Hash(123456789) = 123 + 456 + 789 = 1368

(6) Random number method

Simply leave this problem to the designers of random number generator. We just take the benefit of their works.

Hash(key) = rand(key)

Warning: different platforms have different random number generators. Use this method at your own risk.

(7) Polynomial method

Not all keys are numbers. In many occasions we need first transform key into numbers and then apply hash function. In other words hash(hashcode(key)) is the procedure.

If the key is a string, we can apply polynomial method.

Hash(s=x0x1…xn) = x0 * an-1 + x1 * an-2 + xn-2 * a1 + xn-1

Experiments show that a = 33, 37, 39, 41 are all good choices.

4. Solving collision

No matter how good our hash function is, collision can’t be wiped out. We should always make some arrangements in advance in times of need.

(1) Multiple slots

We put some slots in each bucket. If collision happens, we have slots to store the data.

But it is hard to come up with a good number of slots in advance, and slots waste space. All in all this is not a good choice.

(2) Separate chaining

There’s a list in each bucket. Since list can grow infinitely, we can solve collision once for all. But the cost is that operation time may grow at the same time. In the worst case we can’t expect O(1) time.

(3) Open addressing

Have a collection of backup buckets in advance. These buckets consist of a probing chain. If collision happens, probe through the chain to search for a free bucket. For this method to work efficiently, load factor should be less than 50%. In general this is a good method for solving collisions.

Please notice that when using probing chain, deletion operation is a bit different. If we simply delete the bucket, the probing chain will break up and other buckets are lost. We should use the technique of lazy removal, which is simply put a tag on the bucket instead of actually deleting the bucket. When searching, if we meet buckets with lazy removal tag, we continue probing. When inserting, if we meet buckets with lazy removal tag, we treat it as an empty bucket and put data there.
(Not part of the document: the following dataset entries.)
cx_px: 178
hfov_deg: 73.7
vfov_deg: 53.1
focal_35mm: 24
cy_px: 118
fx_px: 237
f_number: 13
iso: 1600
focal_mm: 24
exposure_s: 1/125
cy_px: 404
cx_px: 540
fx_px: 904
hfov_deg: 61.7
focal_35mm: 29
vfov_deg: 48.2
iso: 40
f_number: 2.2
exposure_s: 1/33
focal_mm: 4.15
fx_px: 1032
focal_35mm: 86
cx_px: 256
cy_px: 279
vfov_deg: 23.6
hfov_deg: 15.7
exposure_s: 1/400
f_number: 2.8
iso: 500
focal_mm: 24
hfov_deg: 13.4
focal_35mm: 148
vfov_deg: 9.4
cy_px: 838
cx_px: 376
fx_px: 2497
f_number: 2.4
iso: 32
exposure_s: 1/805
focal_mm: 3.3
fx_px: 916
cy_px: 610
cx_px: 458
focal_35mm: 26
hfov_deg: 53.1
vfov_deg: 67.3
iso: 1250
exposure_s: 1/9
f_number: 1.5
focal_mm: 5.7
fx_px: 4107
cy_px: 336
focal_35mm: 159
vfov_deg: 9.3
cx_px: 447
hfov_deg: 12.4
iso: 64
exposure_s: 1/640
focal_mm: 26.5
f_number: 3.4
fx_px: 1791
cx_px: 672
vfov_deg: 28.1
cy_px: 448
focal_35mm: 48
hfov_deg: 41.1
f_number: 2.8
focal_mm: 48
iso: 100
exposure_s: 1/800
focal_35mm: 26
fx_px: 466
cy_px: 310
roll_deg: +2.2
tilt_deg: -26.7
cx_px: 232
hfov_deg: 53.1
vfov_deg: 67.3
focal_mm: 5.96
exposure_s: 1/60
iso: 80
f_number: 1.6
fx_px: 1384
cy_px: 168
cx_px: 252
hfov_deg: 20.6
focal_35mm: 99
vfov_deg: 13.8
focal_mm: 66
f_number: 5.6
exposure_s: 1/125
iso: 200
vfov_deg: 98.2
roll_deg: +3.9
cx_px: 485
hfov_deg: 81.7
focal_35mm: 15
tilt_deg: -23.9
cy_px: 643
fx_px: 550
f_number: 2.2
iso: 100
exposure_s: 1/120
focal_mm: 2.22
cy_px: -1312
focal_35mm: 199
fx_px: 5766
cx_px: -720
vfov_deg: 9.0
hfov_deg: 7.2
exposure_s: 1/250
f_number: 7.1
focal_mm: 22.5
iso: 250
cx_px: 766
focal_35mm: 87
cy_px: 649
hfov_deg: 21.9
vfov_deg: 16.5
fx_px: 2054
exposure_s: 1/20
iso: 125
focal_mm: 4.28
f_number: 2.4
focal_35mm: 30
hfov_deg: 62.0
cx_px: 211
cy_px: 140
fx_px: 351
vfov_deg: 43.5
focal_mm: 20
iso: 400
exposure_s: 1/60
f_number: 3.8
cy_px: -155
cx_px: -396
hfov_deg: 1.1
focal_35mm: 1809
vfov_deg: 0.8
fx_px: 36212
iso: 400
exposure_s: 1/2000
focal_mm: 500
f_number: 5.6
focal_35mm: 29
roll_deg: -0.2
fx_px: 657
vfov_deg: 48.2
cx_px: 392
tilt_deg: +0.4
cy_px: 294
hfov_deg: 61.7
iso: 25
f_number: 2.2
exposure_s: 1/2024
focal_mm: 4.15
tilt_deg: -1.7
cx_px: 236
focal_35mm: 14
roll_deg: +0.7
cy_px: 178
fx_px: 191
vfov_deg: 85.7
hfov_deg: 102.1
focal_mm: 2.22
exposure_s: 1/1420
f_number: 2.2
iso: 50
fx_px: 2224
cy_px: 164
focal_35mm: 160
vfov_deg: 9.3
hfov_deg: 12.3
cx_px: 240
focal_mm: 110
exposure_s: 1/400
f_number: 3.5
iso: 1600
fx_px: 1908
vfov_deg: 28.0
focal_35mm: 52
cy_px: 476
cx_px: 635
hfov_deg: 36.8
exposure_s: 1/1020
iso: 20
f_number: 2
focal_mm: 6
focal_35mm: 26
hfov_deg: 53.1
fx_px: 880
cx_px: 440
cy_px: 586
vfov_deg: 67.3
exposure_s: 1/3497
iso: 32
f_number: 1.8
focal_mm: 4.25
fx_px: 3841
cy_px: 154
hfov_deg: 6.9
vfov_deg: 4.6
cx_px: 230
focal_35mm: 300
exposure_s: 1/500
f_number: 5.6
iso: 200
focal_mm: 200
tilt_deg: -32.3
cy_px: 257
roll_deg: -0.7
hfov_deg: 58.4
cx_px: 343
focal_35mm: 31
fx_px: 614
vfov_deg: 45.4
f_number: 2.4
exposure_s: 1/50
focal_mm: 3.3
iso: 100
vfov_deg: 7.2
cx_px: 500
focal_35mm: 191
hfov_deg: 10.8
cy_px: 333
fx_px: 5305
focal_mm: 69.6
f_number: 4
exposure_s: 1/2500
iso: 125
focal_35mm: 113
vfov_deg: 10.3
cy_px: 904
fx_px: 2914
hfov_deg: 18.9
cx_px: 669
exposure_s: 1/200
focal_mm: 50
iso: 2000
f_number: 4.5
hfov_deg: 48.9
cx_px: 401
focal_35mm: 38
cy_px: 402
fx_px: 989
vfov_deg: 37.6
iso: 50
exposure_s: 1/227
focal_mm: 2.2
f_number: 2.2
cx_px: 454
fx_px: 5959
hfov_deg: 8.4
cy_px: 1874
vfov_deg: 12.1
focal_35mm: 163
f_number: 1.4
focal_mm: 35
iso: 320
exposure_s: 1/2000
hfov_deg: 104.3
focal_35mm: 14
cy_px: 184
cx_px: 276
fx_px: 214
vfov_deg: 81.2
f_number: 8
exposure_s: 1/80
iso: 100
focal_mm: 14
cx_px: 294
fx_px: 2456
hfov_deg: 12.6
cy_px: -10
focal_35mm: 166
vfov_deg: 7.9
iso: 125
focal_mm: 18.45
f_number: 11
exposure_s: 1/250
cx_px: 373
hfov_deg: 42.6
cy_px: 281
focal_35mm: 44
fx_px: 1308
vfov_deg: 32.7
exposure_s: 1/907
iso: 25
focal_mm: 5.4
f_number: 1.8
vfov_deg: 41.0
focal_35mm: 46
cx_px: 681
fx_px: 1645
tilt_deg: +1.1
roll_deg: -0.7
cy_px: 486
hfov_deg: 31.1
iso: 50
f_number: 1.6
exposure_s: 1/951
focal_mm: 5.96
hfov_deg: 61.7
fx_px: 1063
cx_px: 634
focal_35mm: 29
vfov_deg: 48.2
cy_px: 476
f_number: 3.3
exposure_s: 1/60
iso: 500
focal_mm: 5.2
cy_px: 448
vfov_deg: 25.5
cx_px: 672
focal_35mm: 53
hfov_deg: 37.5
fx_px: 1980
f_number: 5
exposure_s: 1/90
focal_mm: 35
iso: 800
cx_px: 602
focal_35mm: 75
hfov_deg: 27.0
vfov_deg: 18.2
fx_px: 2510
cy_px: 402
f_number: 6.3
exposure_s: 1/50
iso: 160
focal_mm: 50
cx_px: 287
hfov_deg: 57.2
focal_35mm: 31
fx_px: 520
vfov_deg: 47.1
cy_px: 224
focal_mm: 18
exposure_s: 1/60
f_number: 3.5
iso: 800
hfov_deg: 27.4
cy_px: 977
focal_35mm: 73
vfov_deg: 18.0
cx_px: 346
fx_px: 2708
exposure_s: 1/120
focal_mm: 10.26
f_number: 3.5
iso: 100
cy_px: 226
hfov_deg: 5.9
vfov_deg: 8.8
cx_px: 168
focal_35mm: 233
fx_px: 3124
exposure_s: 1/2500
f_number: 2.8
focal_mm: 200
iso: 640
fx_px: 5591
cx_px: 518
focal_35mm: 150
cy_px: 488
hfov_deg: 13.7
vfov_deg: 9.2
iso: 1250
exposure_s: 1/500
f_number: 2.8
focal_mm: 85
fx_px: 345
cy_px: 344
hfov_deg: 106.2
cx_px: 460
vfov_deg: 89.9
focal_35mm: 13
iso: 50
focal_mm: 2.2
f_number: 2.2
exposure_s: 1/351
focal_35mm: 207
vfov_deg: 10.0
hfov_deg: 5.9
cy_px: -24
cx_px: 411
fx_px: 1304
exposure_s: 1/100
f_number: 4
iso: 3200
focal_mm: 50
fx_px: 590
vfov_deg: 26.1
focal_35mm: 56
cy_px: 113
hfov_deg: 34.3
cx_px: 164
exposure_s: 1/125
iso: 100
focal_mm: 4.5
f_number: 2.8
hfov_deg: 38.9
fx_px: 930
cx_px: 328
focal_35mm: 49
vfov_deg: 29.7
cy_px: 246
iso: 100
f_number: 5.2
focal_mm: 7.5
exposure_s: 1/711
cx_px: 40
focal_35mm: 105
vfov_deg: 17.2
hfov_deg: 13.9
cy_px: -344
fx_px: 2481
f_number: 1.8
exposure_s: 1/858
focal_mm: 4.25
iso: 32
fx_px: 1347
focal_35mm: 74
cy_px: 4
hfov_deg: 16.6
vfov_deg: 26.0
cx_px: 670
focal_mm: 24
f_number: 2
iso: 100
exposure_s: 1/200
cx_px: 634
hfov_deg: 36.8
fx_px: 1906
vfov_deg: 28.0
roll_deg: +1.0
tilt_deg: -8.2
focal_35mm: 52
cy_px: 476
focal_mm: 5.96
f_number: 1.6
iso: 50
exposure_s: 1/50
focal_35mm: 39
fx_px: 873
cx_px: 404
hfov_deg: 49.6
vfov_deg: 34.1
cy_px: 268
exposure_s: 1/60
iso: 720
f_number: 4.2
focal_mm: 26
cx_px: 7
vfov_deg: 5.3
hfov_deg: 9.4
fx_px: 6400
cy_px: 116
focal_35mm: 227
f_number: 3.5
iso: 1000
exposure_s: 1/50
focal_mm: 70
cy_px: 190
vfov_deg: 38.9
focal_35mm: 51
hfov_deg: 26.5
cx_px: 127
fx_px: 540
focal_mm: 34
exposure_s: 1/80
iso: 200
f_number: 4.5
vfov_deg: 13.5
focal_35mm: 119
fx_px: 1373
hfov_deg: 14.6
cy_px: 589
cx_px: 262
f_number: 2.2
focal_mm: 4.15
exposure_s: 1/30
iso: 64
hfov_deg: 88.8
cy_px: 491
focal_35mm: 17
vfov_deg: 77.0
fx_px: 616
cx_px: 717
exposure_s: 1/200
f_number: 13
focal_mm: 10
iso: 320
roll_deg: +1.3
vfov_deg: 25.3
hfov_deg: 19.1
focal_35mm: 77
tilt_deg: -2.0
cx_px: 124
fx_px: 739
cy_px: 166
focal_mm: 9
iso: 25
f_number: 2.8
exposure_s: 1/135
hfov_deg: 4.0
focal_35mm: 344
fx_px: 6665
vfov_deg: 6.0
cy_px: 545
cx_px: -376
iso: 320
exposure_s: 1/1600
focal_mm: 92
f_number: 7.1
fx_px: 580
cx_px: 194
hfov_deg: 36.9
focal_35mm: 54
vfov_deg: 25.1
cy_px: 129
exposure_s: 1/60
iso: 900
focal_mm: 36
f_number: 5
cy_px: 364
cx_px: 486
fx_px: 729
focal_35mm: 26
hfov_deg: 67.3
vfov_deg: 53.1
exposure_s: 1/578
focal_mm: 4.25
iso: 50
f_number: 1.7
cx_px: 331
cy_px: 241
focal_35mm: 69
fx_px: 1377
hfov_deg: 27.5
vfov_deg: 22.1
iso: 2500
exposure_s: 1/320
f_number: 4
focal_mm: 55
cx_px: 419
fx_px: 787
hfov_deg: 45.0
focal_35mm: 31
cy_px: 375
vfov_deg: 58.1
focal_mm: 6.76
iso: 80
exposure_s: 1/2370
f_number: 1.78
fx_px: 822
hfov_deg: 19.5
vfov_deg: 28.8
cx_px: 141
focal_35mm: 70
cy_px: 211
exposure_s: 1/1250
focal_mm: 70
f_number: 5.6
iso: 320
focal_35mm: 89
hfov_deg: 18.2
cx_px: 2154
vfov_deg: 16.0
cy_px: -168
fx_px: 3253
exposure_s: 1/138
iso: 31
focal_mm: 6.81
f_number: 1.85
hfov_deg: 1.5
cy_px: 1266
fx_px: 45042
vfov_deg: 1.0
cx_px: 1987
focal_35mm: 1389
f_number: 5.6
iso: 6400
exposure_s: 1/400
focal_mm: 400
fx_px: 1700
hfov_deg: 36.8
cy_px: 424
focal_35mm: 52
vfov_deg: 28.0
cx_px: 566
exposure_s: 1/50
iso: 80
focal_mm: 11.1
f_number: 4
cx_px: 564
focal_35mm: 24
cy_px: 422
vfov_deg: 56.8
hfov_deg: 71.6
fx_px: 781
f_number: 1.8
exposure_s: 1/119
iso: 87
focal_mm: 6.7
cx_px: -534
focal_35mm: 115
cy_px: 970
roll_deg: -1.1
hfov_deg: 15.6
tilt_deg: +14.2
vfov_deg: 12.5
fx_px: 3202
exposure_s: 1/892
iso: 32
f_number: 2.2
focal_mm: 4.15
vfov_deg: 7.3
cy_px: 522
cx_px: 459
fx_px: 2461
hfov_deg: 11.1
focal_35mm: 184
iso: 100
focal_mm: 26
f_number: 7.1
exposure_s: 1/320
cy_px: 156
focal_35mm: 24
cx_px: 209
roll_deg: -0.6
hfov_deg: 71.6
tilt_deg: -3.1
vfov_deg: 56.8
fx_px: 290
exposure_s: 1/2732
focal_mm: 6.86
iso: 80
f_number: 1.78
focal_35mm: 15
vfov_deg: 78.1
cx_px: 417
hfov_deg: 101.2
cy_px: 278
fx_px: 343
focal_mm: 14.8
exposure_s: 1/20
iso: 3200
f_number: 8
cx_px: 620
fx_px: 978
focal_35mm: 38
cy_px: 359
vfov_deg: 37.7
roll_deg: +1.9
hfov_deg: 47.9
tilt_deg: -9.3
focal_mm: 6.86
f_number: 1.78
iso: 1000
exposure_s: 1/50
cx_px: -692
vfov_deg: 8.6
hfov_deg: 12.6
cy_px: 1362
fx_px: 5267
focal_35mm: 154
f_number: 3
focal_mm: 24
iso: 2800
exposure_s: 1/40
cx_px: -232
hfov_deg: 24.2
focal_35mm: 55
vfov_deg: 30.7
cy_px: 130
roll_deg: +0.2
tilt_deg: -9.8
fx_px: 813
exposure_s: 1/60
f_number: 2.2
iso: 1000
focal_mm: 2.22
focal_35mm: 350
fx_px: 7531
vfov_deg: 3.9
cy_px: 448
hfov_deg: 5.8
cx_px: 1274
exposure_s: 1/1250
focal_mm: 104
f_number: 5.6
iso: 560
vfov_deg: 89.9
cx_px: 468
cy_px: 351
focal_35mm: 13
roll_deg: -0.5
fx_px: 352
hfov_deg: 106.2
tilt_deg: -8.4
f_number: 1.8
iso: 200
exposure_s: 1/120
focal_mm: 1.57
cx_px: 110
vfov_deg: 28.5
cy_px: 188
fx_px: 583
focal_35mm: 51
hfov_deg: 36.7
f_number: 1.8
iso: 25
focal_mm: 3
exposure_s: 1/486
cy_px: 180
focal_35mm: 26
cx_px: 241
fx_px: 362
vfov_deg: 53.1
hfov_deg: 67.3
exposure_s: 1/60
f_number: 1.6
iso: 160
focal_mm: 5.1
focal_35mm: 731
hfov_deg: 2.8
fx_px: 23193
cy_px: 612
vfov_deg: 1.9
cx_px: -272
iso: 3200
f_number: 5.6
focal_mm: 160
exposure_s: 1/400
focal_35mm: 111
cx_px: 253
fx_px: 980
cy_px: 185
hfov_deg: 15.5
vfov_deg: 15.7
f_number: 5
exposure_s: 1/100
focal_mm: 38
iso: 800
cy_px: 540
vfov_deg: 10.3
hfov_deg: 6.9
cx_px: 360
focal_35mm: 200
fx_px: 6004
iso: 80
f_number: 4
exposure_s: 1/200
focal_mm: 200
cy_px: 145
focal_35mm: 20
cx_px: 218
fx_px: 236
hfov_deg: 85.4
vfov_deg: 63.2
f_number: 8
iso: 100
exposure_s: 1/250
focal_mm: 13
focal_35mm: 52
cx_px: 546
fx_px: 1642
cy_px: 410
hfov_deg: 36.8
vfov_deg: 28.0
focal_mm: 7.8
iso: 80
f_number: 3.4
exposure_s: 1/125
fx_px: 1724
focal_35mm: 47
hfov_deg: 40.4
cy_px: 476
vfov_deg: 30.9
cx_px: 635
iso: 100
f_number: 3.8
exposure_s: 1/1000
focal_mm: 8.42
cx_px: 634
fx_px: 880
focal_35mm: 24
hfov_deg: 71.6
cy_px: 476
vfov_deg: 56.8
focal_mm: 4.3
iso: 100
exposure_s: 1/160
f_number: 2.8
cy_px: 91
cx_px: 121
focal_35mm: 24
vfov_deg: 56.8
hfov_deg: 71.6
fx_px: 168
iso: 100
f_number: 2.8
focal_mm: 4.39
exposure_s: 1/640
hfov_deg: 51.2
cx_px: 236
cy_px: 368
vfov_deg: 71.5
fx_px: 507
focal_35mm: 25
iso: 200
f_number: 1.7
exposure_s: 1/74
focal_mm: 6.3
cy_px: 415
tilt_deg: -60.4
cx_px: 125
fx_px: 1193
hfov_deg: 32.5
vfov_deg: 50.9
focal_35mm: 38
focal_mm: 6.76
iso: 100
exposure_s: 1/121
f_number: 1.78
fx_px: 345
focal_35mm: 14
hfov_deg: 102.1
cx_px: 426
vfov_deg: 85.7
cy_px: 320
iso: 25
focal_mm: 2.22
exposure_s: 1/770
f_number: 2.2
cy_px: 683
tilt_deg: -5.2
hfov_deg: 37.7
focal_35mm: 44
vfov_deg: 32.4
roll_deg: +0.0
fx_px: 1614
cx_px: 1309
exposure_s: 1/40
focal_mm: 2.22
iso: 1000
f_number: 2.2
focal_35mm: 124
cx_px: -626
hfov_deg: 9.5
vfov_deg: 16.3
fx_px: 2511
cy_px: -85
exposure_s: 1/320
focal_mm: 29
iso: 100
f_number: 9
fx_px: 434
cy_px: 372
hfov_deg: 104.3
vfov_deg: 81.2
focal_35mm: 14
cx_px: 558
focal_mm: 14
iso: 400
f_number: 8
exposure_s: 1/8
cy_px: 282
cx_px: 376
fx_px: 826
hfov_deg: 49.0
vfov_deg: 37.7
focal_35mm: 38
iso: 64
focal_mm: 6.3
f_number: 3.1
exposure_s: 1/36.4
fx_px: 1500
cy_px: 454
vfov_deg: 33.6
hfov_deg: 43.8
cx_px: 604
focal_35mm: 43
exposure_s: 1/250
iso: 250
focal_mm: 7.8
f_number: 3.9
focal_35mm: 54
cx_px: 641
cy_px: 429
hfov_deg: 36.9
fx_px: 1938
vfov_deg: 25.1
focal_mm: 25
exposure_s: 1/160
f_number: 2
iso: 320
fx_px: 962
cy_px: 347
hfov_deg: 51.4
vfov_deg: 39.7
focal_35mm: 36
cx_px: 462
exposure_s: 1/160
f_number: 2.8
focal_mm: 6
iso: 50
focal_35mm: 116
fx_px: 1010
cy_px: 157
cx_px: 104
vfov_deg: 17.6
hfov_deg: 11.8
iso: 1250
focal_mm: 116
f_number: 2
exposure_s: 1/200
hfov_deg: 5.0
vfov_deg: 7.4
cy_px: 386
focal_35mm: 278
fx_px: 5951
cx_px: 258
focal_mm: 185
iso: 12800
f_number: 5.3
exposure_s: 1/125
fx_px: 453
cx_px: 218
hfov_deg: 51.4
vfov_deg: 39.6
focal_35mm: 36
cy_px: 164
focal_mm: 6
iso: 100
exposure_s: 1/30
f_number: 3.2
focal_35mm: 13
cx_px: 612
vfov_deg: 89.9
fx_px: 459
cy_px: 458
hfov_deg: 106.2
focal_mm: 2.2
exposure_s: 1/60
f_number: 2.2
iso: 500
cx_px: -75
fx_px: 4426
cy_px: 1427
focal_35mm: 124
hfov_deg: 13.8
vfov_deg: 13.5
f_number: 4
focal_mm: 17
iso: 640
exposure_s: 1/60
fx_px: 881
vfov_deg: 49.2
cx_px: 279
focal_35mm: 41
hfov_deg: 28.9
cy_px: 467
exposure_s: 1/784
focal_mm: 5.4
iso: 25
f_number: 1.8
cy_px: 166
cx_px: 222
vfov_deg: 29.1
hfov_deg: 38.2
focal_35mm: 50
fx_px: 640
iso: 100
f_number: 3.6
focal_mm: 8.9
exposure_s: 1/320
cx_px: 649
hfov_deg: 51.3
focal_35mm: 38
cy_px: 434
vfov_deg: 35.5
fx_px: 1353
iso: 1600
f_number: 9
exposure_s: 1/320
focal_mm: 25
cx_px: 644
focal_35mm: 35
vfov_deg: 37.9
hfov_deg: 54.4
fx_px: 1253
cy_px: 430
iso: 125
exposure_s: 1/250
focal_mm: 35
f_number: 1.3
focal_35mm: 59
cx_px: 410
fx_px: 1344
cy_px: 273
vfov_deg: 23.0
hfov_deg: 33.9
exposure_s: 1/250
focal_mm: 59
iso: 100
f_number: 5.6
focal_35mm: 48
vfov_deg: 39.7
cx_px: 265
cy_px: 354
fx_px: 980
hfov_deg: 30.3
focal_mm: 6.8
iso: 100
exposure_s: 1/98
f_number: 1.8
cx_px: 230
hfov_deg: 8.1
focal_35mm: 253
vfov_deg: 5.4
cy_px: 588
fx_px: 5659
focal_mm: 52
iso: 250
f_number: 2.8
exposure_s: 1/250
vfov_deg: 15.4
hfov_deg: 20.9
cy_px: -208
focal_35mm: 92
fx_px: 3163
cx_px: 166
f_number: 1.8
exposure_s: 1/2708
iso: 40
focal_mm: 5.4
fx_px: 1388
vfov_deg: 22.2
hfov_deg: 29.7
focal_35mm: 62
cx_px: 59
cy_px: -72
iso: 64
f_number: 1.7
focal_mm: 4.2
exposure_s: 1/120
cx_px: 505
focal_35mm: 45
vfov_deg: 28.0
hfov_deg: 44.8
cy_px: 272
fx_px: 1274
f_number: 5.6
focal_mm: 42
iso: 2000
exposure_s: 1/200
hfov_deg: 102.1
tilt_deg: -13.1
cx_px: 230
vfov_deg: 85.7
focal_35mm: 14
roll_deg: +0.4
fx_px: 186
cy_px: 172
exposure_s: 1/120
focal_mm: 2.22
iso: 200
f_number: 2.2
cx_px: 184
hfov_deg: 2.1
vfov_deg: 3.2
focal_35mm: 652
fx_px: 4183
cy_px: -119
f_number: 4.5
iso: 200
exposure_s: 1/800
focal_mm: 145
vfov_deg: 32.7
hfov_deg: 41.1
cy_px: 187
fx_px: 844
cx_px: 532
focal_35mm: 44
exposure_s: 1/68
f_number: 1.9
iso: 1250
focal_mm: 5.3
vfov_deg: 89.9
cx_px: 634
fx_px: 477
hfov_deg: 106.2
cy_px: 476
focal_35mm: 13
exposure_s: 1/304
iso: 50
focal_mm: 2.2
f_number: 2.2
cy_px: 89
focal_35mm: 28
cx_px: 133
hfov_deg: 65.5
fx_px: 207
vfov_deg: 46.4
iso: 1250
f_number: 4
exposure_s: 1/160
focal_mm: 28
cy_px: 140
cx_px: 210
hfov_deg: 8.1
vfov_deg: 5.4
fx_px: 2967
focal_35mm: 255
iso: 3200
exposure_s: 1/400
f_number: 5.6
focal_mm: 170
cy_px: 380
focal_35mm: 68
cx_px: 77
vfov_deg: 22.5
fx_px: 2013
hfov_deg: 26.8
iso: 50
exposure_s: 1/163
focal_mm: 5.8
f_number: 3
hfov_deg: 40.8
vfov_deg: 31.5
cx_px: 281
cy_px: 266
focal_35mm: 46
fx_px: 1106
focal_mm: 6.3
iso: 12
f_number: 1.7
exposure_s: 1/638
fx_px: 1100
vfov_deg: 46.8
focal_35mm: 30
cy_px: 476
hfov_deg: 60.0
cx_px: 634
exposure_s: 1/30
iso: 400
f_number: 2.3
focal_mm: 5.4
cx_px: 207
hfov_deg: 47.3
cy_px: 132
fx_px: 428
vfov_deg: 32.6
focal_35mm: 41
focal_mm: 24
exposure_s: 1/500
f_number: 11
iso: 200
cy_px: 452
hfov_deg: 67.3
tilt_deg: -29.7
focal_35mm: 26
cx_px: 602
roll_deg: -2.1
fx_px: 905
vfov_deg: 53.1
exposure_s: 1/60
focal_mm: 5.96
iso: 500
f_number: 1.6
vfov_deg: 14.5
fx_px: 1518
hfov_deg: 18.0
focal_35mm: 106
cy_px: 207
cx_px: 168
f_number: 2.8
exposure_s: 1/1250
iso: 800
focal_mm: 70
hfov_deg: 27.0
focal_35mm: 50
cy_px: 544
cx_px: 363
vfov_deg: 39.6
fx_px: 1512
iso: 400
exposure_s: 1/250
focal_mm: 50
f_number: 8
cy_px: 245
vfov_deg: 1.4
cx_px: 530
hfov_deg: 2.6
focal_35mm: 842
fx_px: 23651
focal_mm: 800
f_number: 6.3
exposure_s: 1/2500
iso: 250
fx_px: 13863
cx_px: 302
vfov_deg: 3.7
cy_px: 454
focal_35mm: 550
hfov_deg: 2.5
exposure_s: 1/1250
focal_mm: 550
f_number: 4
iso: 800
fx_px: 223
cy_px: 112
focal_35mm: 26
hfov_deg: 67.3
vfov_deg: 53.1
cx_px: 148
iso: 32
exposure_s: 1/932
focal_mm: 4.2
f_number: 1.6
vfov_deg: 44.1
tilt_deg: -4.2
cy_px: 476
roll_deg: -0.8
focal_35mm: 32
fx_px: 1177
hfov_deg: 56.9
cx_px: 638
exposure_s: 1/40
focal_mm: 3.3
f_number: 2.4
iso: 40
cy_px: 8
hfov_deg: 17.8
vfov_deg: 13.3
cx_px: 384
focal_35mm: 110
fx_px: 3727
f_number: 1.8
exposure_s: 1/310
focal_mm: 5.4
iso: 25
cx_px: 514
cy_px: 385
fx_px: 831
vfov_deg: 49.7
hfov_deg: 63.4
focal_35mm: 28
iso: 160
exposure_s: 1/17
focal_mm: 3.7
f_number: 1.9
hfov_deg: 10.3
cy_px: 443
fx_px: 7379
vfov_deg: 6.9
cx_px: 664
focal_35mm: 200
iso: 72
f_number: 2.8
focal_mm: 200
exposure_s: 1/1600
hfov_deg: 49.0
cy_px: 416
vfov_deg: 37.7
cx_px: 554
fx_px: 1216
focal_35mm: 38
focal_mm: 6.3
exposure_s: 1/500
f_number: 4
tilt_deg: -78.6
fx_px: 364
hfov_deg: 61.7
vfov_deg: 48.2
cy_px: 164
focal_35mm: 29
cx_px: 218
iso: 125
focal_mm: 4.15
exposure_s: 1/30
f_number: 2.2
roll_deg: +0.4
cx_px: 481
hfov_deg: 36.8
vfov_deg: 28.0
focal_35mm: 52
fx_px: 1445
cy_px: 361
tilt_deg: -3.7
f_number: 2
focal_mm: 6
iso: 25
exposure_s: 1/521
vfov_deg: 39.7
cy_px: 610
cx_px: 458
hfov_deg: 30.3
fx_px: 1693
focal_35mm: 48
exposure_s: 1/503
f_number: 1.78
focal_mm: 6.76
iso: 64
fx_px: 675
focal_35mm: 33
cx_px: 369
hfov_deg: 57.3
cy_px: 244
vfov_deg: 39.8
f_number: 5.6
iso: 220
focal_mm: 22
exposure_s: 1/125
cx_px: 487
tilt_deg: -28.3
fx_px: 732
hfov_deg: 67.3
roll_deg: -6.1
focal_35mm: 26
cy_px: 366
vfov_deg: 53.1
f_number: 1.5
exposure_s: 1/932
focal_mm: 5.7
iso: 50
There are many different probing strategies, I’ll briefly discuss here.

i. linear probing.

Rule: once collide, probe the next bucket.

(Hash(key) + i) mod M   for i = 0, 1, 2, 3…

This strategy is very intuitive. No need for extra room and all buckets can be used. The downside is that previous collisions will add up. For example see this.

We have an empty hash table. Suppose hash(key) = key % 5.

If we insert {0, 1, 2, 5}, only 5 will cause a collision and activate linear probing.

But if we insert {5, 0, 1, 2}, the 0, 1, 2 will all cause collision and activate linear probing.

ii. quadratic probing

Rule: once collide, probe the next bucket with a distance of square.

(Hash(key) + i2) mod M   for i = 0, 1, 2, 3…

This strategy aims to solve the collision-add-up and clustering problem of linear probing. By increasing at a quadratic speed, data will jump out of collision zones. But the downside is that there are some buckets that will never be used. This can be proved in math. Besides, if load factor is less than 50%, quadratic probing will surely come to an end. There’s no worry about that.

iii. double way quadratic probing

Rule: once collide, probe the next bucket with a distance of square alternating from positive and negative.

(Hash(key) +/- i2) mod M   for i = 0, 1, 2, 3…

This strategy is an improved version of quadratic probing. If M is prime number that belongs to the 4k + 3 type, math can prove that all buckets can be accessed using this strategy.